People who believe that I have a big ego, just because I know my skills and demand fair compensation for them do not have a clue. I push myself harder and demand more from myself than most people alive. It is a blessing and a curse. I am stuck with it, so I might as well make the best of it.
When I started preparing a week ago, I found immediately that there were several gaps in my SharePoint knowledge. In the past week, I invested probably about 8-10 hours making sure I knew what those holes were. Most of my energy was spent in shoring up my biggest weakness - convincing myself that I was ready to take the test.
I guess if you've gotten this far, you are wondering how I did on the test this morning.

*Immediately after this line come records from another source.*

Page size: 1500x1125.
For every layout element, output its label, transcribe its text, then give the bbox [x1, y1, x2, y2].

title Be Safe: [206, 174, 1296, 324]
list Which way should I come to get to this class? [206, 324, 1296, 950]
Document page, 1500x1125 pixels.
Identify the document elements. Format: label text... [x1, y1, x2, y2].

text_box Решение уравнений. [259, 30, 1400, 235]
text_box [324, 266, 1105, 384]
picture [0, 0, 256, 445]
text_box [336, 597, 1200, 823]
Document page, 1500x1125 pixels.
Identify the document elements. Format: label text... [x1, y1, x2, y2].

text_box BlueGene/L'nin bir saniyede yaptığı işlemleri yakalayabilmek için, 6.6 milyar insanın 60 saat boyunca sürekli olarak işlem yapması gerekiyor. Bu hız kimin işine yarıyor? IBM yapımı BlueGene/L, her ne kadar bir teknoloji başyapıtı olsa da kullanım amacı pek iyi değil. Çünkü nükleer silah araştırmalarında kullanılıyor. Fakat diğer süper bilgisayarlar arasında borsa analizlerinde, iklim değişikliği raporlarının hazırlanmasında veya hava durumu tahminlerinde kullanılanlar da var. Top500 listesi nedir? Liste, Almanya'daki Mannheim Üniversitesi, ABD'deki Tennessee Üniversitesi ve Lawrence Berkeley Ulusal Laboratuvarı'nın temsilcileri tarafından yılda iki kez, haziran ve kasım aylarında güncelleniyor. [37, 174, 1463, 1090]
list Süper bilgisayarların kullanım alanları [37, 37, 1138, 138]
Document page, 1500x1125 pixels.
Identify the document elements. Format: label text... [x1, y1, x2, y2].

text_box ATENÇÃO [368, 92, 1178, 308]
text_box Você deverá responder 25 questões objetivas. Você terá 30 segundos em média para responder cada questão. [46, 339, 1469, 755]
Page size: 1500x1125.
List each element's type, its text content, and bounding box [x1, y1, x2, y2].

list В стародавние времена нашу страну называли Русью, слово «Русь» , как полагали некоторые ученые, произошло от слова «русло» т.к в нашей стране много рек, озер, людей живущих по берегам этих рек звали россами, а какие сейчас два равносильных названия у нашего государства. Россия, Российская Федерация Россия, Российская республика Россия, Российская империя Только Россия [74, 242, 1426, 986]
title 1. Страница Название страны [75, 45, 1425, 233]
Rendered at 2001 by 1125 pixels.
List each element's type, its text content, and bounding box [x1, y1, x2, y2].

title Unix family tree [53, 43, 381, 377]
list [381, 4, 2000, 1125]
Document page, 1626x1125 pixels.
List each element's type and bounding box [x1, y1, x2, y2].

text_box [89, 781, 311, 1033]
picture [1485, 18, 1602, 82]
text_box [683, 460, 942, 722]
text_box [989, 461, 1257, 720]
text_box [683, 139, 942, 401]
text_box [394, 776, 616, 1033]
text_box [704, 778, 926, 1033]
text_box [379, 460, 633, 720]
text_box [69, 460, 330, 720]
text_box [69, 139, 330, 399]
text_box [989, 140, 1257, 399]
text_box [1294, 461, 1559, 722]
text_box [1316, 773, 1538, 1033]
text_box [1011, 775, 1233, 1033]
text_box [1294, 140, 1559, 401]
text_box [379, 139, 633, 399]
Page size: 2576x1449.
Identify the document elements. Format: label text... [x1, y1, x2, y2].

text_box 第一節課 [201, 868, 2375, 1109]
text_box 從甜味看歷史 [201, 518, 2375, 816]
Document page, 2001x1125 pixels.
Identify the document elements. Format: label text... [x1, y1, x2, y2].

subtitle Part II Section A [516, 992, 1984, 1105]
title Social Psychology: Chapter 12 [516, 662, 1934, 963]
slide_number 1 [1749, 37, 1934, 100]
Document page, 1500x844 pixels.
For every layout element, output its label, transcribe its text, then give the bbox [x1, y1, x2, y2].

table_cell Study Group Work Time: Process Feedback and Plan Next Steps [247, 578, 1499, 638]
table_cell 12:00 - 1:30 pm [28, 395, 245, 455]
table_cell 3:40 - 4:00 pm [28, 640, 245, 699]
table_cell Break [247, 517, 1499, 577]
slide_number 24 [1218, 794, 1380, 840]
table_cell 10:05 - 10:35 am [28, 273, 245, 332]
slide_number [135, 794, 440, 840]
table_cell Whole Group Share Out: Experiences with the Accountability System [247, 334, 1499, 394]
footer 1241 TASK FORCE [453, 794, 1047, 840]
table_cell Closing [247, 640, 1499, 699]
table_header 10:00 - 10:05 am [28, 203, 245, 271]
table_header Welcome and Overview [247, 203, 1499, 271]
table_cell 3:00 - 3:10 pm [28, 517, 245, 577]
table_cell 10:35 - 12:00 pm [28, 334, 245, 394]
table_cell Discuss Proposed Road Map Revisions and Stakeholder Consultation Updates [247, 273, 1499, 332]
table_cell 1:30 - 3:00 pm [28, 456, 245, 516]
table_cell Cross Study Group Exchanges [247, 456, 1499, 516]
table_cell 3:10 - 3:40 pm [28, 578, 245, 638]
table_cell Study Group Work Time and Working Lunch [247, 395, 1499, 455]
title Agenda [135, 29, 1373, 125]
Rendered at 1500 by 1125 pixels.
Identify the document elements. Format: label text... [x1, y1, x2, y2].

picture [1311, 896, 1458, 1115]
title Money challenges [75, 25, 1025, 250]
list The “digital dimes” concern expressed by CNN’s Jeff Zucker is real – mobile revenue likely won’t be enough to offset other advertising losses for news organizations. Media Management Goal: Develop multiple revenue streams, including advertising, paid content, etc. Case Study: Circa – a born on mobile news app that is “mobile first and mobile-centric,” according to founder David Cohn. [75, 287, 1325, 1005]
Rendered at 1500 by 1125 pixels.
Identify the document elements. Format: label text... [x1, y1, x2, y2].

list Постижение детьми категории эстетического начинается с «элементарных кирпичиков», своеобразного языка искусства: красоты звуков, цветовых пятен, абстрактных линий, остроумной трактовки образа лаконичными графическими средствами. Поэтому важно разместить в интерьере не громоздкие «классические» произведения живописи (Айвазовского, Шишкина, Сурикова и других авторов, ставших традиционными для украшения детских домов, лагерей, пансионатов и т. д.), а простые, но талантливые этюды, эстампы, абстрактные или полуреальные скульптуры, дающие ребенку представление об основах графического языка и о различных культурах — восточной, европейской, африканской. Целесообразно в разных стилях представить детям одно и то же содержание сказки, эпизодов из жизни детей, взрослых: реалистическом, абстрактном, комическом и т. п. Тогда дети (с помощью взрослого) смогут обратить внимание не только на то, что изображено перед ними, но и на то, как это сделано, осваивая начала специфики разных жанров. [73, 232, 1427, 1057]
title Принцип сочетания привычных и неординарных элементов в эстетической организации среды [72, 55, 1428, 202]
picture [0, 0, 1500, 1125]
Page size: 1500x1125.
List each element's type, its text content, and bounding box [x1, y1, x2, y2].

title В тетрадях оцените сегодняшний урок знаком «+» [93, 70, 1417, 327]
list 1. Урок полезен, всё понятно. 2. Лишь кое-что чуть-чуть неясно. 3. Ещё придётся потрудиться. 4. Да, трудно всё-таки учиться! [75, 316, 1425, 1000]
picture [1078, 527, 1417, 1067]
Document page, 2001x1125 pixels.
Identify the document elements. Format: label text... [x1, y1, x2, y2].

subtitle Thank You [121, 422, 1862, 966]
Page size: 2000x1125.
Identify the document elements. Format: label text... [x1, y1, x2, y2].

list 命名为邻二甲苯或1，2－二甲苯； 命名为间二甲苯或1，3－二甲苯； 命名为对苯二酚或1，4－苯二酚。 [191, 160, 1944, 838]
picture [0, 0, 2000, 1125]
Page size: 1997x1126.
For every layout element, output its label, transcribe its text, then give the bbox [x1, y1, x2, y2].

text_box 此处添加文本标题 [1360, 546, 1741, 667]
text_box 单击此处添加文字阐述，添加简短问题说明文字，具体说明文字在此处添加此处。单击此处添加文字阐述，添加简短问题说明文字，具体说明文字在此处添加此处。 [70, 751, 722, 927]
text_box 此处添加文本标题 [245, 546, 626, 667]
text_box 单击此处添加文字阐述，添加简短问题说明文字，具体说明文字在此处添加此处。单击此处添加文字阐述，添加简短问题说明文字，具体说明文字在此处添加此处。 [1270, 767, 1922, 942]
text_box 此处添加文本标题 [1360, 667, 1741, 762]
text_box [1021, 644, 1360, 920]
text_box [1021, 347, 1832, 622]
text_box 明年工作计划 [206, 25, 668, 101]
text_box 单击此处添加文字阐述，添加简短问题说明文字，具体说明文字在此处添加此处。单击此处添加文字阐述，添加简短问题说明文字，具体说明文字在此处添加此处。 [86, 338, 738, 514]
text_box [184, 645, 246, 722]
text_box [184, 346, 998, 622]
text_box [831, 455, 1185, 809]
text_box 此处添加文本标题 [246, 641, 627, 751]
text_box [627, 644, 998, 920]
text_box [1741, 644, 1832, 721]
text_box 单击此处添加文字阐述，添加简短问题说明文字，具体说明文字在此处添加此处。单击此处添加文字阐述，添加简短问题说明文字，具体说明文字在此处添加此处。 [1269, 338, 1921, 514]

I completed the test in under half an hour. I missed two questions out of 51. I'm certain that I know which one at least one of them was, because I had it narrowed down to two possible choices and decided to take a 50/50 guess instead of sitting there for an extra minute or two to think about it. I believe that I probably missed the second one due to not reading the test questions carefully enough; this happens to me on about 1 in 50 questions historically because I have bad eyesight and I tear through the test like a ferret snorting sugar out of a Pixie Stick.
So, now if you are good at math and have taken this test before, you know that my score was 964 out of a thousand. And now the rest of the readers know it too. ;-)
I was disappointed to have not gotten a perfect score. I say this because I thought the test was very easy. I believe that other people - especially young people with no health problems, lots of time to prepare, and no outside responsibilities or commitments to their families - should be able to get a perfect score if they study hard. I also thought that in many, many cases the test would give five choices and three or four of them could be eliminated right off the bat as being patently ridiculous, which was not my experience with practice tests in which the distinctions between choices are much more vague. So, if you have good test taking skills and over prepare for the test, I think you almost can't avoid doing well on it.
And, if me saying this makes you either feel a little frightened to take the test, or more than a little angry at me because you didn't do as well, then I would like to apologize. The truth is that I often feel guilty about that too. I took this test basically because I was forced into it, not because I wanted to compare myself to anyone else. In fact, the last thing I want is to be measured against others, because no matter where I fit into the spectrum I will be miserable both for not being better than I am and for being so much better than so many other people.
And, if you were one of the very fortunate ones who got a perfect score, then I would like to congratulate you for escaping at least one side of that double edged sword.
If you missed one question on the test, I bet your are kicking yourself. I bet you either know exactly which question it was and are really beating yourself up, because you knew it was either C or D and you picked the wrong one. Or, you have no idea which one it was, in which case I am sorry that you'll probably have trouble sleeping tonight. There are few things worse than letting test anxiety creep into your dreams. Either way, let me know who you are, because I owe you a beer.
I know my ten year old daughter has similar feelings of perfectionism, so I think that in the near future I will have to learn how to deal with these. This is a start.
So all said and done and havign gotten all this out of my system, I did about as well as I thought I would. I didn't do as badly as I feared, and I didn't do as well as I hoped I would. I hit it right down the middle, line drive right of center field. Not a home run, but a two-base double. Not half bad!